Walaupun pembuatan Groote Postweg atau Jalan Raya Pos di Buitenzorg memakan korban di sekitar kawasan Megamendung. Namun dampak dan manfaatnya di luar perkiraan si perancang jalan raya pos. Kenyataannya ekonomi, perdagangan, jarak tempuh dari pedalaman ke pusat perkotaan, dan komunikasi berkembang pesat.

Thomas Stamford Raffles adalah Gubernur Jenderal penyelang dari kekuasaan pemerintah Kerajaan Belanda kepada Inggris. Masa jabatan dari tahun 1811-1816, banyak dimanfaatkan untuk penataan pemerintahan di Hindia Belanda. Raffles adalah penggagas pertama pembangunan Kebun Raya yang saat itu kawasannya masih menyatu dengan Paleis te Buitenzorg.

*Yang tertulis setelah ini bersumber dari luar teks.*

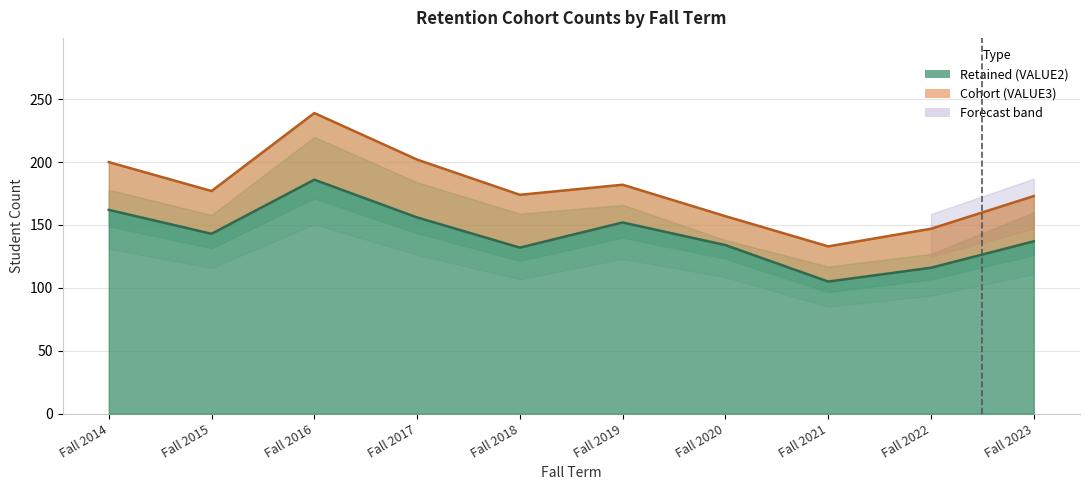

Where is the first local maximum for Cohort (VALUE3)?

Fall 2016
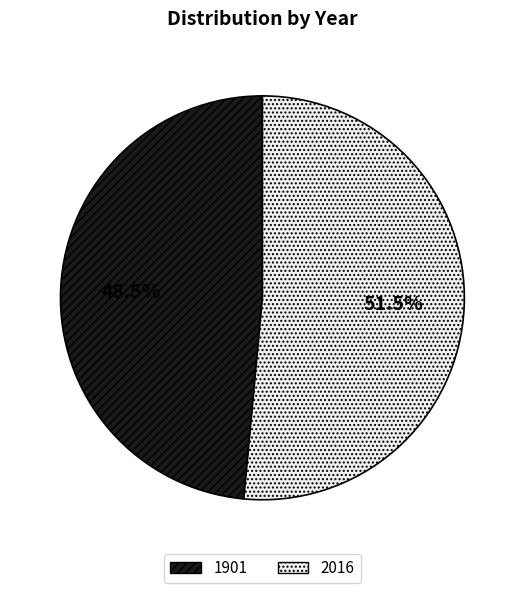

Combined, what portion of the pie is 1901 and 2016?

100.0%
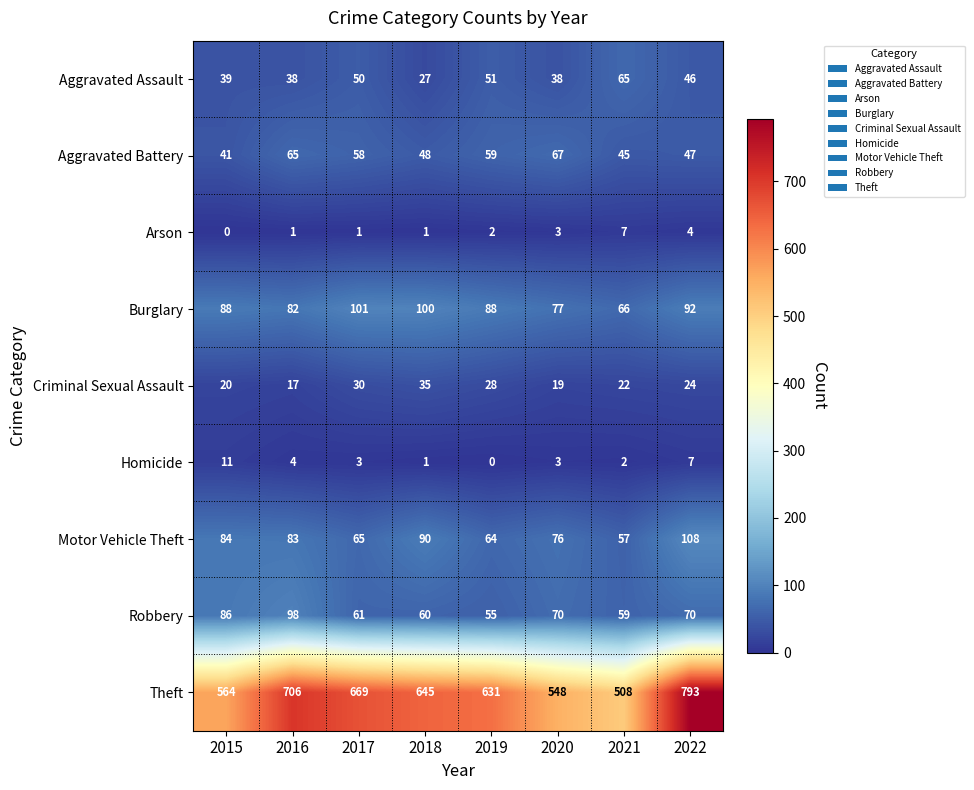

Count the number of categories in the chart.

8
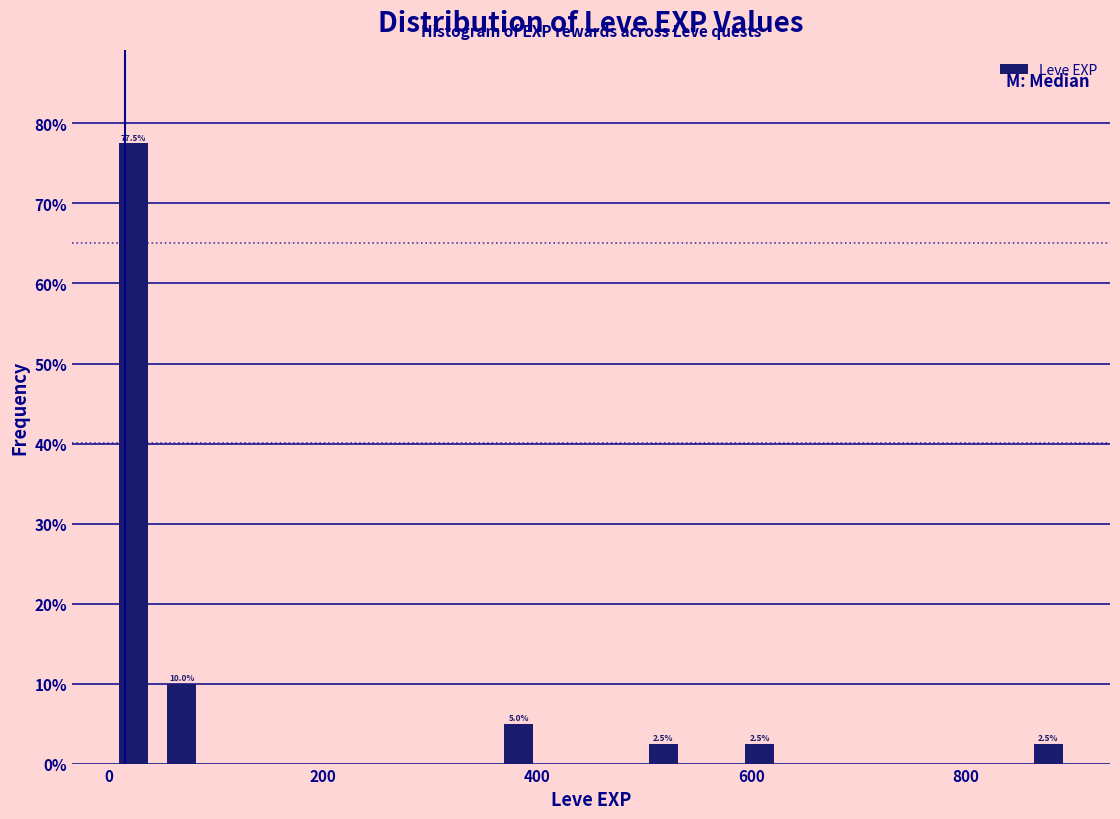

Read against the x-axis, roughly where is the centre of the tallest bar?

20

Pada masa Pemerintahan Hindia Belanda di bawah Gubernur Jenderal van der Capellen (1816-1826), diresmikan pendirian 's Lands Plantentuin te Buitenzorg atau Kebun Raya Bogor. Direktur pertama yang menjabat adalah Dr. Caspar Georg C. Reinwardt seorang botanikus asal Jerman. Sebelumnya Reiwardt mengirim surat kepada Gubernur Jenderal  di Batavia pada 15 April 1817 untuk meminta sebidang tanah yang terletak di belakang kediaman Gubernur Jenderal. Kebun Raya Bogor yang peletakkan batu pertamanya pada 18 Mei 1817 itu kini merupakan salah satu Kebun Raya tertua di dunia.

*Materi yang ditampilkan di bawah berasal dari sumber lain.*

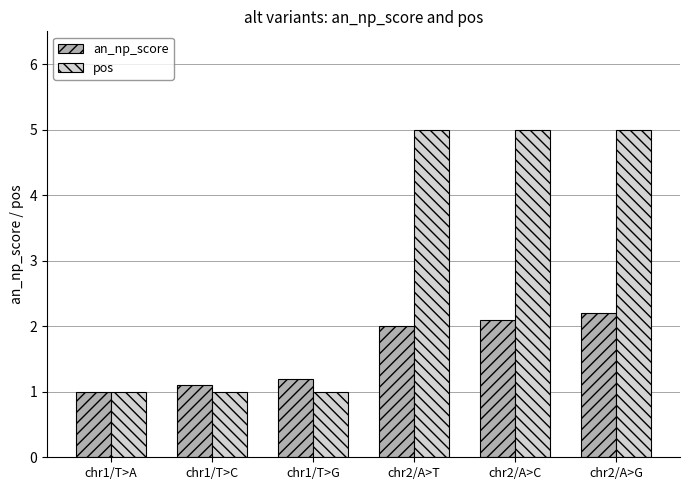

Which series has the largest range (max minus min)?

pos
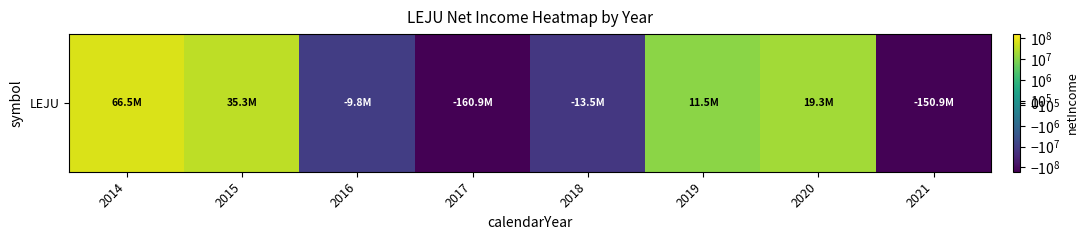

How many data points are less than 11521996?

4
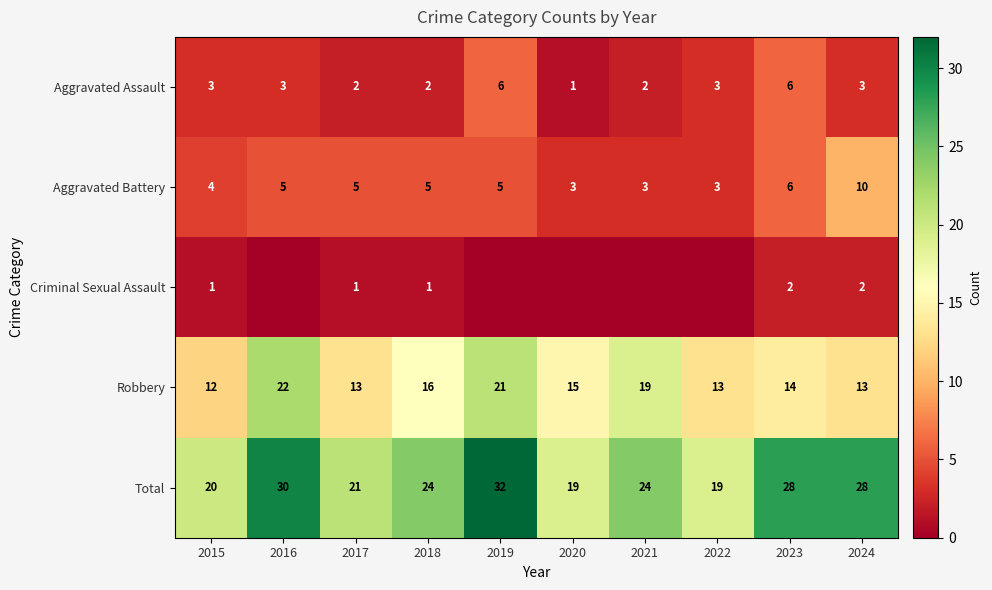

What is the highest value of the Aggravated Battery series?

10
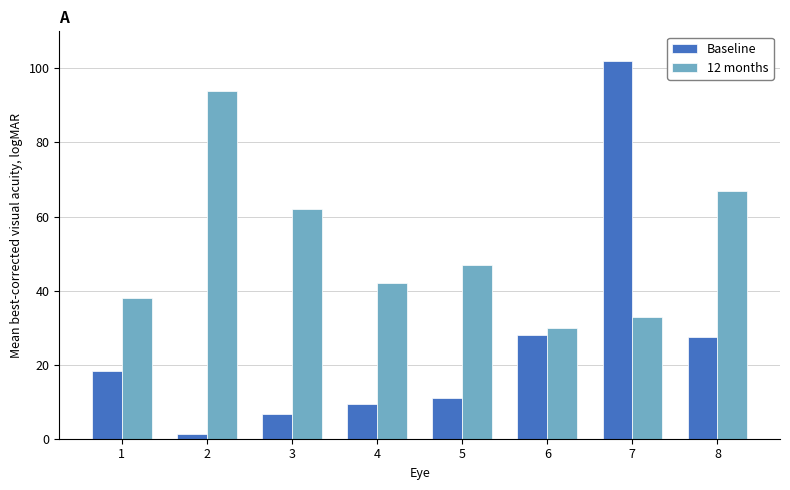

Is it true that 12 months equals 9.3 at 6?

False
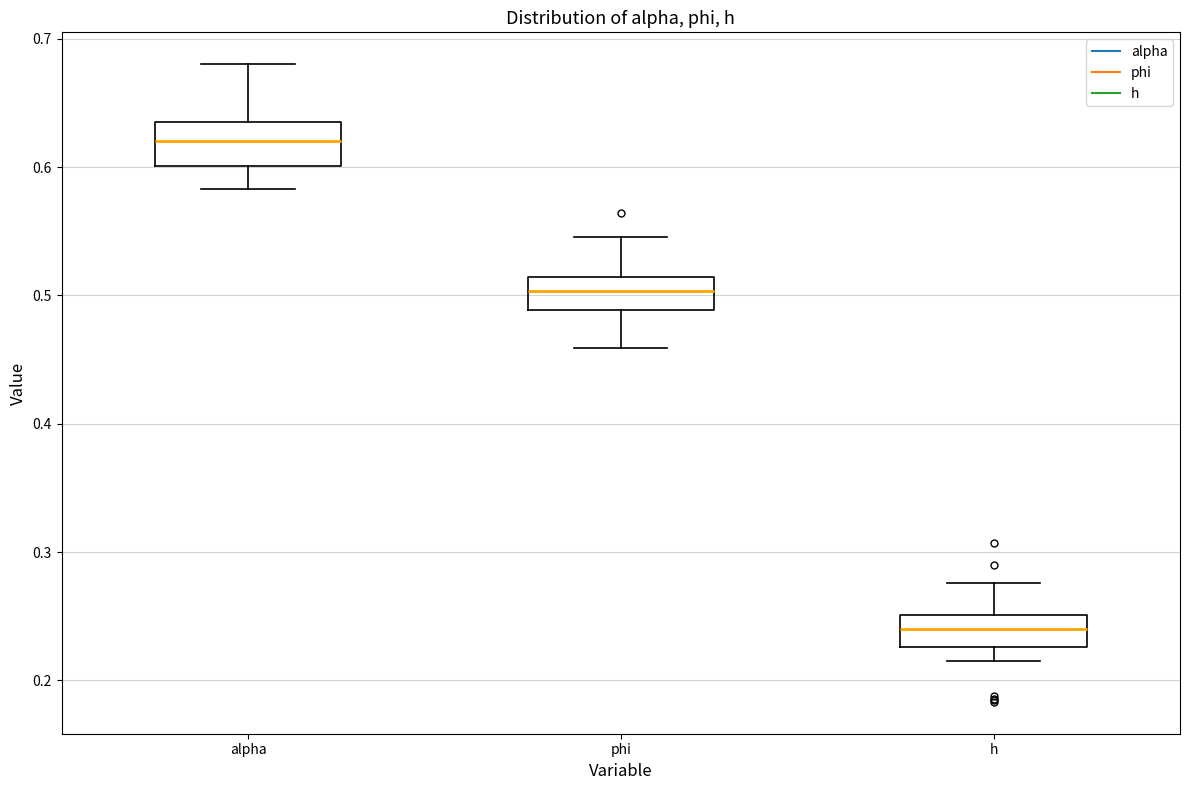

Which box's median line is the lowest?

h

Adalah James Loudon, Gubernur Jenderal ke 21 di masa Hindia Belanda yang telah menetapkan batas-batas ibu kota afdeling Buitenzorg. Berdasarkan Keputusan Gubernur Jenderal Hindia Belanda pada tanggal 1 Mei 1871 ditetapkan sebagai berikut :

Ø sebelah utara : jalan dari pilar-Jembatan Cipakancilan.
Ø sebelah barat : jembatan Cipakancilan hingga jembatan di jalan kecil Batutulis.
Ø sebelah selatan : jalan kecil Batutulis hingga jalan besar, yaitu jalan dan batas-batas persil Sukasari sampai Ciliwung.
Ø sebelah timur : Sungai Ciliwung sampai persilangan Pilar Putih.

Pengganti Frederick Idenburg adalah Mr Johan P. G. van Limburg Stirum yang menjabat dari tahun 1916 sampai 1921. Di dalam kaitannya dengan perkembangan Kota Bogor, Stirumlah yang meresmikan pembukaan Gereja Zebaoth, yang berlokasi di halaman Istana.

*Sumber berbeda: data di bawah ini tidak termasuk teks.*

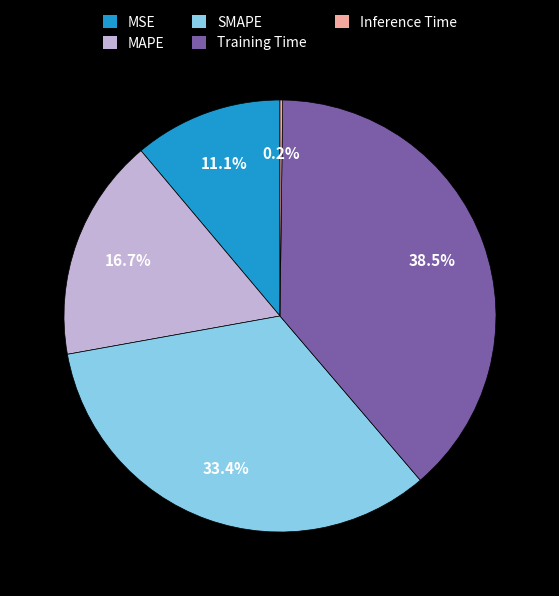

Is there a majority slice in this chart?

No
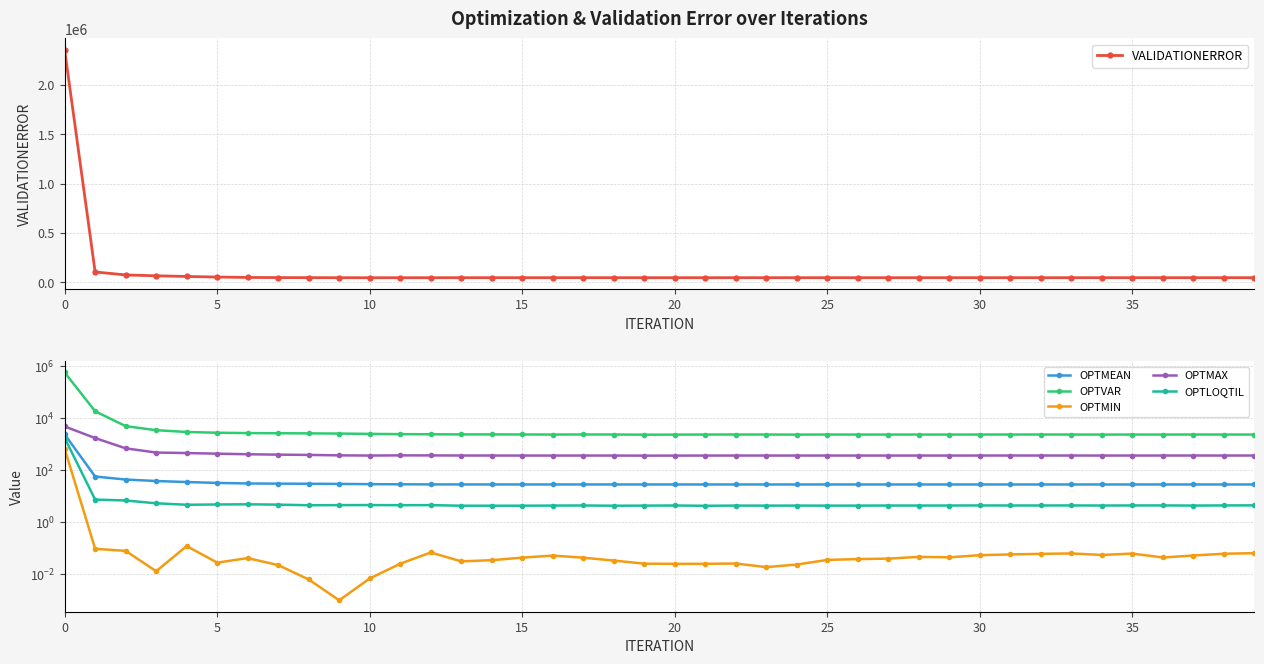

True or false: VALIDATIONERROR has more than 1 points higher than both neighbors.

True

Baca juga : Leuweung Samidha Cikal Bakal Kebun Raya Bogor

Gereja tersebut adalah pindahan gereja lama yang kini digunakan sebagai Kantor Pos. Dengan demikian, Kota Bogor memiliki dua gereja yang berdampingan di Jalan Juanda, jalan yang dikenal Postweg dimasa kolonial. Dua gereja tersebut adalah Gereja Zebaoth peruntukkan umat Kristen Protestan dan Gereja Cathedral untuk umat Kristen Katolik.

Menjelang akhir masa Hindia Belanda pada tahun 1942, tercatat ada empat Gubernur Jenderal, yaitu Mr Ditk Fock (1921-1926), Andries Cornelis Dirck de Graeff (1926-1931), Bonifacius Cornelius de Jonge (1931-1936).

Sedangkan Gubernur Jenderal Mr. Jonkheer Tjarda van Starkenborgh Stashouwer (1936-1942), tercatat sebagai Gubernur Jenderal terakhir yang memerintah di Hindia Belanda. Untuk selanjutnya memasuki babak baru di dalam perjalanan sejarah Nusantara, masa pendudukan Jepang.

Dari keempat Gubernur Jenderal tersebut satu diantaranya yang memberikan sumbangan berarti bagi perkembangan sejarah Kota Bogor yaitu Gubernur Jenderal Mr. Andries C. Dirck de Graeff. Selama masa jabatannya dari tahun 1926-1931, terjadi persoalan yang menyangkut gerakan politik dan penangkapan tokoh tokoh nasionalis. Diantaranya Bung Karno yang di tangkap dan di penjara di Sukamiskin.

Menjelang akhir masa jabatannya pada tahun 1931, Graeff masih sempat menorehkan peristiwa besejarah. Pada tanggal 13 Juni 1931 proses penyusunan undang undang tentang ordonansi monumen-monumen yang dikeluarkan di Cipanas, Cianjur, ditanda tanganinya. Undang undang tersebut yang dalam bahasa Belanda berjudul  Monumenten Ordonantie 1931, dengan Staatsblad nomor 238 tahun 1931, disigkat OM Stb 238/1931. Undang-undang itu merupakan payung hukum pertama terhadap perlindungan benda cagar budaya di Hindia Belanda.

Namun pada hakekatnya jiwa semangat memelihara, merawat, menetapkan dan melestarikan benda dan kawasan cagar budaya adalah cikal bakal Undang-undang Republik Indonesia Nomor 11 Tahun 2010 Tentang Cagar Budaya.

Berdasarkan telaah singkat tentang peranan Gubernur Jenderal pada masa Hindia. Khususnya untuk Kota Bogor, tidak hanya menghasilkan dalam wujud benda seperti bangunan, kawasan dan infrastruktur. Namun juga dalam bentuk tertulis tentang hukum dan peraturan menata aspek fisik kawasan perkotaan, kependudukan, kebudayaan termasuk artefak budaya dan tinggalan masa lalu.